Under the leadership of chief executive Satya Nadella, the message out of Microsoft has been one of collaboration rather than competition. Since Nadella took over last February, the historically sharp-elbowed firm has seemed to soften. A humbler Microsoft emerged, putting a greater focus on helping consumers use its products on whatever device they wanted, rather than being its own cheerleader.
But Microsoft showed that its competitive spark is alive and well Tuesday with the announcement that it’s making its first-ever laptop.
The laptop, called the Surface Book, has a 13.5-inch screen and weighs 3.34 pounds with a detachable keyboard clearly putting it in competition with Apple’s MacBook Air and the many, many Microsoft partners who make the class of lightweight laptops known as ultrabooks. (So does its starting $1,499 (roughly Rs. 97,400) price tag.) The Book can be used as a tablet or as more traditional laptop.
The announcement seemed a bit incongruous with what we’ve seen lately from the company, as Nadella has focused on shoring up software and services, backing away from the hardware side. But on stage, Microsoft Surface leader Panos Panay tied the new laptop and other gadget announcements directly to Nadella’s strategy of expanding Microsoft’s reach by touting them as showcases for the best of what Window can do.

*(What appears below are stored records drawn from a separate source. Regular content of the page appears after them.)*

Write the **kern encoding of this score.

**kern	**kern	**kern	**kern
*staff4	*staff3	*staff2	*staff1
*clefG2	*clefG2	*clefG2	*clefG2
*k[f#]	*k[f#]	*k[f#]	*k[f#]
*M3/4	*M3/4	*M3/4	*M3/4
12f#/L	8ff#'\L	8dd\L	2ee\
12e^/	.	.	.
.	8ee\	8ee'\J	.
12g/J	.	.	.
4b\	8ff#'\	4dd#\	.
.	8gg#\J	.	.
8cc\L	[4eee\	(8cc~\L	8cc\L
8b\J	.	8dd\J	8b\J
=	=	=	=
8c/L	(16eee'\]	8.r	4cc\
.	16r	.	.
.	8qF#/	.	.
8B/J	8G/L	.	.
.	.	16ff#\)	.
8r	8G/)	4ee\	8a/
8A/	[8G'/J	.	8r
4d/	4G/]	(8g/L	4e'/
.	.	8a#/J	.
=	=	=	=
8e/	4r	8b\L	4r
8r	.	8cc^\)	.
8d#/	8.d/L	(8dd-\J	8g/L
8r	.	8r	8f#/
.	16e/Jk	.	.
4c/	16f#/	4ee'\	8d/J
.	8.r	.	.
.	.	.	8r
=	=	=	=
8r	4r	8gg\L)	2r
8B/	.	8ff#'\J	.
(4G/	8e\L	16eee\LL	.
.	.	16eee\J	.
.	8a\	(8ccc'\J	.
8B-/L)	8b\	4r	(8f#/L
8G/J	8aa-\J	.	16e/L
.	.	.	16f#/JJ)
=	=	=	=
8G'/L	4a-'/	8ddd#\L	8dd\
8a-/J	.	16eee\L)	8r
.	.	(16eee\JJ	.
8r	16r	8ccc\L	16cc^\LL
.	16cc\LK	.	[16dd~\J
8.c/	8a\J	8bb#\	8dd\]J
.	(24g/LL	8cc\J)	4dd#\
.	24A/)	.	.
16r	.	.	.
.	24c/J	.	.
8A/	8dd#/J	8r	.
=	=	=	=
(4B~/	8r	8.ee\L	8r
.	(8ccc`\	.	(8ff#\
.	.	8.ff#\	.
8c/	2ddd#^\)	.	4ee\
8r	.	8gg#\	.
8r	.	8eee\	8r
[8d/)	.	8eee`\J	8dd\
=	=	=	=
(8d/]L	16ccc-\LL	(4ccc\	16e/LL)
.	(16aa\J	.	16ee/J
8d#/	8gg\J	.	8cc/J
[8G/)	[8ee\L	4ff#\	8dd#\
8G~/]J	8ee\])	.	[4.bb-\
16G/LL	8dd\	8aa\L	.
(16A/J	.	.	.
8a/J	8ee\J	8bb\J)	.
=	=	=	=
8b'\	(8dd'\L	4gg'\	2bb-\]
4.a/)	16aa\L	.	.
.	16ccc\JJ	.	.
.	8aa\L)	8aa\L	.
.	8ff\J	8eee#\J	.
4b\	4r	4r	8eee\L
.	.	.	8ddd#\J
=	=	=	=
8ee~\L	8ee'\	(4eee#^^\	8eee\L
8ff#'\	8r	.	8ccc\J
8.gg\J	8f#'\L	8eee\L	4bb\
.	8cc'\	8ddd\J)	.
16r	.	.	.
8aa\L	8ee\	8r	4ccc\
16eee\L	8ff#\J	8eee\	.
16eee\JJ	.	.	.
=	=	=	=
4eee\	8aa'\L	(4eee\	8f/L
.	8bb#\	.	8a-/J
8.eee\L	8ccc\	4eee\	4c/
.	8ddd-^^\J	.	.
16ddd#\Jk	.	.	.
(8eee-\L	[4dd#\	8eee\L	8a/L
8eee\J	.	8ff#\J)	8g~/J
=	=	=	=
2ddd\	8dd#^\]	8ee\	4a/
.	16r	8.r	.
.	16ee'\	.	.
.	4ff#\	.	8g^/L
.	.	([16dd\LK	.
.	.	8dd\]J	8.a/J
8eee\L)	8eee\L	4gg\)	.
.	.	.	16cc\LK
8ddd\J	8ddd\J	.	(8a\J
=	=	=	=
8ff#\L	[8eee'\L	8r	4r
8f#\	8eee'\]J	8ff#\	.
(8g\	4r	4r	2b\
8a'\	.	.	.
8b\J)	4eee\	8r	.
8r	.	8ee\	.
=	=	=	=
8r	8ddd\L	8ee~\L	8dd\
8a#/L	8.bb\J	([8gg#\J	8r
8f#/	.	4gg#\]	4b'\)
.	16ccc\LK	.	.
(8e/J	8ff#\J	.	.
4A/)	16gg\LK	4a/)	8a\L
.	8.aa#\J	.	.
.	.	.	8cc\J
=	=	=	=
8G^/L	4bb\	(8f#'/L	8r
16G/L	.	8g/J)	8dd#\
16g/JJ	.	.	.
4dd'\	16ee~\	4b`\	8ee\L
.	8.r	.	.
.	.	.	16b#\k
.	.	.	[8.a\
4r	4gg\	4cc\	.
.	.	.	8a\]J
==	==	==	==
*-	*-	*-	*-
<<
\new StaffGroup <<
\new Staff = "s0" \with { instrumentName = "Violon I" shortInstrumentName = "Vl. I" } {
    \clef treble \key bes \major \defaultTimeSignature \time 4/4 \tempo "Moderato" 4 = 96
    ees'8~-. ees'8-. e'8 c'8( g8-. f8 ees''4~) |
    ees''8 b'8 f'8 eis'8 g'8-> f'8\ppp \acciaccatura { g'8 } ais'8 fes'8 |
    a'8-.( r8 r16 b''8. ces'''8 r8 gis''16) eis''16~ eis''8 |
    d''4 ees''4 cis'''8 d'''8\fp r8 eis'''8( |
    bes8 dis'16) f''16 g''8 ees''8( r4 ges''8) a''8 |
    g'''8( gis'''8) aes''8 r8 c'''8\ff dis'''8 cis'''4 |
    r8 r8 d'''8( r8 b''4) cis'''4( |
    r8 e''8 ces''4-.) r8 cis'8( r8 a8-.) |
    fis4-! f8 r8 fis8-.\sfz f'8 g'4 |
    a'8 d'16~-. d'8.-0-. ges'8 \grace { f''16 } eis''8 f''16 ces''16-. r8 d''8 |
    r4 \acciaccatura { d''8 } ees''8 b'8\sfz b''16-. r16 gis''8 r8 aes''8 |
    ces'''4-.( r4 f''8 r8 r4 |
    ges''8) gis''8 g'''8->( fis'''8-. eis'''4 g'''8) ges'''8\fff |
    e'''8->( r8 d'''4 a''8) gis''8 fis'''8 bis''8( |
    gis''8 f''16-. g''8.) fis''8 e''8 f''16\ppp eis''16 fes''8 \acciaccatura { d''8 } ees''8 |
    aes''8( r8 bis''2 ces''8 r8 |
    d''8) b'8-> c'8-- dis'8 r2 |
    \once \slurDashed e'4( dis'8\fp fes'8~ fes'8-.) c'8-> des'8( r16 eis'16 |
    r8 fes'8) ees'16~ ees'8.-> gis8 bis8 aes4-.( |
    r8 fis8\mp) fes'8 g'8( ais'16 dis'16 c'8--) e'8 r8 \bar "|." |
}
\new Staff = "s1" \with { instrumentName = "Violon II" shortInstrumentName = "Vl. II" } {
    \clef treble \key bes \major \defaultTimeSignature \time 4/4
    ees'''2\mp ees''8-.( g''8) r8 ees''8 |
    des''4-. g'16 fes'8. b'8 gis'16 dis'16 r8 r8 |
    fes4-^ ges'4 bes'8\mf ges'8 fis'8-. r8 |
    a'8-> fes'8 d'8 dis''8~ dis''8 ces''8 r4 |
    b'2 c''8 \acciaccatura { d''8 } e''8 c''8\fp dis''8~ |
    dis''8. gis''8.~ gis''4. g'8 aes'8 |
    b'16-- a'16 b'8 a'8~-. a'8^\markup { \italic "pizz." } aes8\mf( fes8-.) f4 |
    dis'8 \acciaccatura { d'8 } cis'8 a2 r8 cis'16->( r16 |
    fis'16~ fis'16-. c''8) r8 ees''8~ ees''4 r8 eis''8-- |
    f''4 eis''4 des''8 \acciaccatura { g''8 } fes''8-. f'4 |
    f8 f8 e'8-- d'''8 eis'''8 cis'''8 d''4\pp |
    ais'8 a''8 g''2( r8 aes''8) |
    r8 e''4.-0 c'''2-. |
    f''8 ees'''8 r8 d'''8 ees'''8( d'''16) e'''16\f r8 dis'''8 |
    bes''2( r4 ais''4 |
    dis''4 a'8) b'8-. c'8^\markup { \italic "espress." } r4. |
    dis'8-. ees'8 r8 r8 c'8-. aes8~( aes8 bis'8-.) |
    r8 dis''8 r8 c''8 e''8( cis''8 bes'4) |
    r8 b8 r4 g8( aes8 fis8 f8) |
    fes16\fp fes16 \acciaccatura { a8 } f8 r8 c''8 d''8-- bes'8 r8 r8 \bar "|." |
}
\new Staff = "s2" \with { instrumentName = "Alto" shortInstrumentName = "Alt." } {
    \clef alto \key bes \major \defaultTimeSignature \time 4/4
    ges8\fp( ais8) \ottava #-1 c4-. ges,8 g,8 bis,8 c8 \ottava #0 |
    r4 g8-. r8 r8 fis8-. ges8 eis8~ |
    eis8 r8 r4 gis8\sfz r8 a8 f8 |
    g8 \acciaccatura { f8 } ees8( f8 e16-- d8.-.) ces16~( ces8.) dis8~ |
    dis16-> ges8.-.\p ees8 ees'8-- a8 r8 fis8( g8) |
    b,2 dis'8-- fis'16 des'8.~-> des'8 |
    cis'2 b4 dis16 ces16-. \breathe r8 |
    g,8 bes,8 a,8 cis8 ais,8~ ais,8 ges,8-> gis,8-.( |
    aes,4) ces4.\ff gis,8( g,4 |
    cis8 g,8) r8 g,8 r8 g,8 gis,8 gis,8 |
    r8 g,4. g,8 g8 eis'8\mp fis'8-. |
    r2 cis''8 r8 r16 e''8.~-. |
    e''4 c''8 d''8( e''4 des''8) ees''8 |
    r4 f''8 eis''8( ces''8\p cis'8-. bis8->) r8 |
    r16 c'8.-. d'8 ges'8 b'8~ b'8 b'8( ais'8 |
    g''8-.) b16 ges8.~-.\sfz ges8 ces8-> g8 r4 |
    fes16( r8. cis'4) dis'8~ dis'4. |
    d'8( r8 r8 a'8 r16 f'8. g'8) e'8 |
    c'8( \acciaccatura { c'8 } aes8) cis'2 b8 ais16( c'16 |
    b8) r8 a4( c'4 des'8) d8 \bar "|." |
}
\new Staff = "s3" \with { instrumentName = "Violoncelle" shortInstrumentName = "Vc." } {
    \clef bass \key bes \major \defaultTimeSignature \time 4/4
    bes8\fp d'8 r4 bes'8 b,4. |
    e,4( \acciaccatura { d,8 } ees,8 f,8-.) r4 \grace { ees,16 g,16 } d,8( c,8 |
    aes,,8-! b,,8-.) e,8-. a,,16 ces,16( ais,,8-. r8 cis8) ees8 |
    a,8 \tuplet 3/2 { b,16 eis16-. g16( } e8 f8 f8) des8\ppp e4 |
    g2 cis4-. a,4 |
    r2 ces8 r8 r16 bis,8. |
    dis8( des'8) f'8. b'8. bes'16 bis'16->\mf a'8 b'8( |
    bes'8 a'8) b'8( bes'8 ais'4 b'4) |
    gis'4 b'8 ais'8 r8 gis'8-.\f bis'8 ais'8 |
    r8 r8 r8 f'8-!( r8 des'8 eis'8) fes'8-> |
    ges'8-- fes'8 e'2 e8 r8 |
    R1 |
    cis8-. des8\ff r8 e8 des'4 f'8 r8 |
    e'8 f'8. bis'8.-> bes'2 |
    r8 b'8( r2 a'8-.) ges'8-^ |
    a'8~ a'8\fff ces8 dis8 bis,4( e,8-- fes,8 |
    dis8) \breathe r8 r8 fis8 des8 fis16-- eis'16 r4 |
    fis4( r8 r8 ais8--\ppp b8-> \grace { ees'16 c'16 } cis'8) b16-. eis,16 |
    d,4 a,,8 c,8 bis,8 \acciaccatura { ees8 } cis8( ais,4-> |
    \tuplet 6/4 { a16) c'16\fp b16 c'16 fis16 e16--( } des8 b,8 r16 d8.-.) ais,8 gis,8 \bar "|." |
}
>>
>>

“We’re relentless,” said Panay. “Satya pushes us to be growth hackers. We can’t just stop. We need a fleet.”
There was certainly a new kind of energy and drive from Microsoft executives at Tuesday’s conference, which took place in New York and was broadcast live on Microsoft’s press site. In addition to the Surface Book, Microsoft launched a wide line of other gadgets that included two new Lumia phones, a new Surface Pro 4 and the second generation of its health-focused wearable, the Microsoft Band. It also showed off an updated gaming demo of its augmented reality glasses, the HoloLens, which users can wear to project digital images over the real world.
Analysts picked up on the shift in tone but cautioned that Microsoft’s enthusiasm needs to transfer over to consumers if it’s to succeed. “While the new hardware products look impressive, it all comes down to consumer adoption as Microsoft aggressively tries to change its consumer image,” Daniel Ives, a senior analyst at FBR Capital Markets, wrote in a note to investors after the event.